Glass Is Half-Full: Floods Reduce Insects

The only good thing that may have come from the floods in Indiana in May and early June is the reduction of crop insects because they weren’t able to survive the wet conditions, says a Purdue University expert.

"Right now we’re seeing extremely low numbers of corn rootworm beetles, specifically the Western corn rootworm beetle, as well as the Japanese beetle," says John Obermeyer, Purdue Extension field crops entomologist.

Obermeyer says the floods came about the time that the rootworm eggs hatch into larvae and the larvae had a very difficult time getting through the saturated soils and finding corn roots.

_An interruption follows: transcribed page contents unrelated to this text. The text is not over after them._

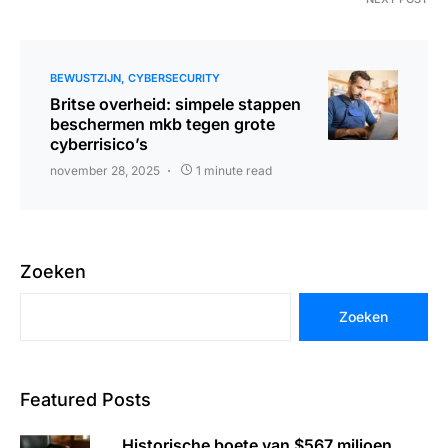
BEWUSTZIJN
CYBERSECURITY
Britse overheid: simpele stappen
beschermen mkb tegen grote
cyberrisico’s
november 28, 2025
1 minute read
Zoeken
Zoeken
Featured Posts
Historische boete van $567 miljoen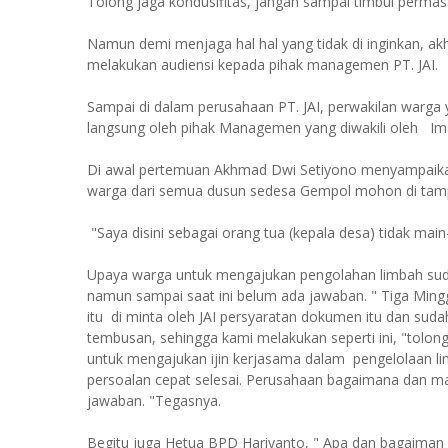
Tolong jaga kondusifitas, jangan sampai timbul permas
Namun demi menjaga hal hal yang tidak di inginkan, a
melakukan audiensi kepada pihak managemen PT. JAI.
Sampai di dalam perusahaan PT. JAI, perwakilan warga 
langsung oleh pihak Managemen yang diwakili oleh I
Di awal pertemuan Akhmad Dwi Setiyono menyampaikan,
warga dari semua dusun sedesa Gempol mohon di tamp
"Saya disini sebagai orang tua (kepala desa) tidak ma
Upaya warga untuk mengajukan pengolahan limbah sudah
namun sampai saat ini belum ada jawaban. " Tiga Min
itu di minta oleh JAI persyaratan dokumen itu dan suda
tembusan, sehingga kami melakukan seperti ini, "tolo
untuk mengajukan ijin kerjasama dalam pengelolaan li
persoalan cepat selesai. Perusahaan bagaimana dan ma
jawaban. "Tegasnya.
Begitu juga Hetua BPD Hariyanto, " Apa dan bagaiman ya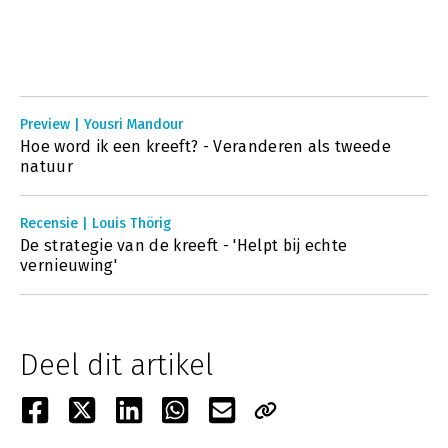
Preview | Yousri Mandour
Hoe word ik een kreeft? - Veranderen als tweede
natuur
Recensie | Louis Thörig
De strategie van de kreeft - 'Helpt bij echte
vernieuwing'
Deel dit artikel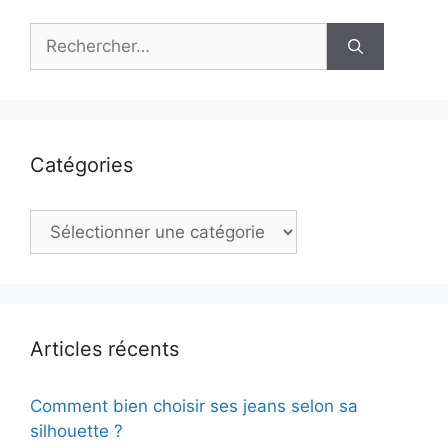
Rechercher :
Catégories
Catégories
Articles récents
Comment bien choisir ses jeans selon sa
silhouette ?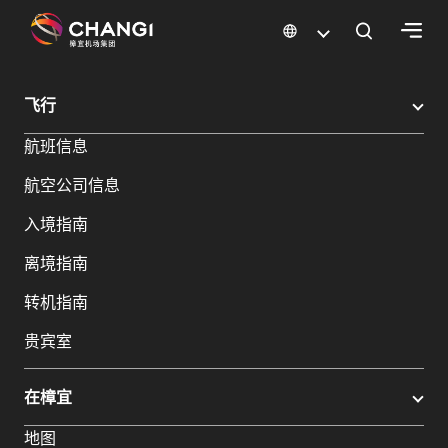
×
樟宜机场
樟宜机场餐饮与购物
樟宜机场购物指南
购物详情
飞行
所
航班信息
有
樟
航空公司信息
宜
网
入境指南
站:
离境指南
选
转机指南
择
贵宾室
语
言:
在樟宜
地图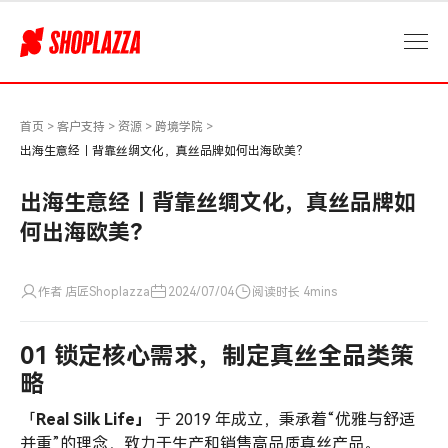
出
海
生
意
经
｜
首页
>
客户支持
>
资源
>
跨境学院
>
背
出海生意经｜背靠丝绸文化，真丝品牌如何出海欧美？
靠
丝
出海生意经｜背靠丝绸文化，真丝品牌如
绸
何出海欧美？
文
化，
真
作者 店匠Shoplazza
2024/07/04
阅读时长 4mins
丝
品
01 锁定核心需求，制定真丝全品类策
牌
如
略
何
「
Real Silk Life」
于 2019 年成立，秉承着“优雅与舒适
出
并重”的理念，致力于生产和销售高品质真丝产品。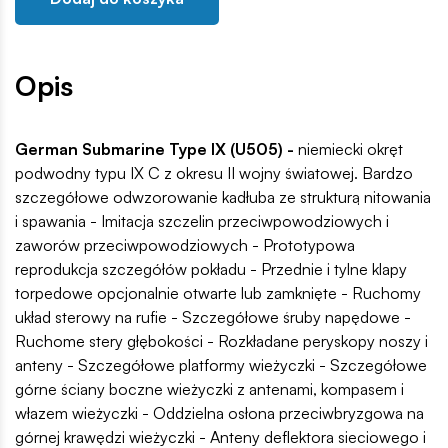
Opis
German Submarine Type IX (U505) -
niemiecki okręt
podwodny typu IX C z okresu II wojny światowej. Bardzo
szczegółowe odwzorowanie kadłuba ze strukturą nitowania
i spawania - Imitacja szczelin przeciwpowodziowych i
zaworów przeciwpowodziowych - Prototypowa
reprodukcja szczegółów pokładu - Przednie i tylne klapy
torpedowe opcjonalnie otwarte lub zamknięte - Ruchomy
układ sterowy na rufie - Szczegółowe śruby napędowe -
Ruchome stery głębokości - Rozkładane peryskopy noszy i
anteny - Szczegółowe platformy wieżyczki - Szczegółowe
górne ściany boczne wieżyczki z antenami, kompasem i
włazem wieżyczki - Oddzielna osłona przeciwbryzgowa na
górnej krawędzi wieżyczki - Anteny deflektora sieciowego i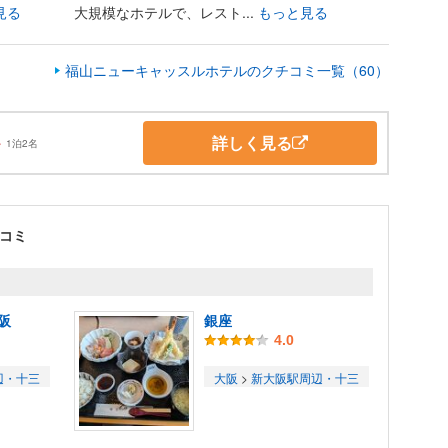
見る
大規模なホテルで、レスト...
もっと見る
福山ニューキャッスルホテルのクチコミ一覧（60）
詳しく見る
～
1泊2名
コミ
阪
銀座
4.0
辺・十三
大阪
>
新大阪駅周辺・十三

"The flood literally drowned them," Obermeyer says. "It seems the Japanese beetle, the grub portion of the biology, were also affected by the wet soil and possibly diseased by the fungal pathogens in the soil. So we are seeing extremely low numbers right now and I have received very few reports of concern about those insects feeding on corn, soybean foliage, even the silks."

The soybean aphid, which is typically building in numbers now in Minnesota, Wisconsin, North Dakota, and South Dakota, is virtually nonexistent this year, Obermeyer says.

Obermeyer doesn’t see how corn rootworm and Japanese beetle populations can rebound from this anemic state and expects numbers to be low for 2009, too. Don’t worry though, he says, they’ll be back.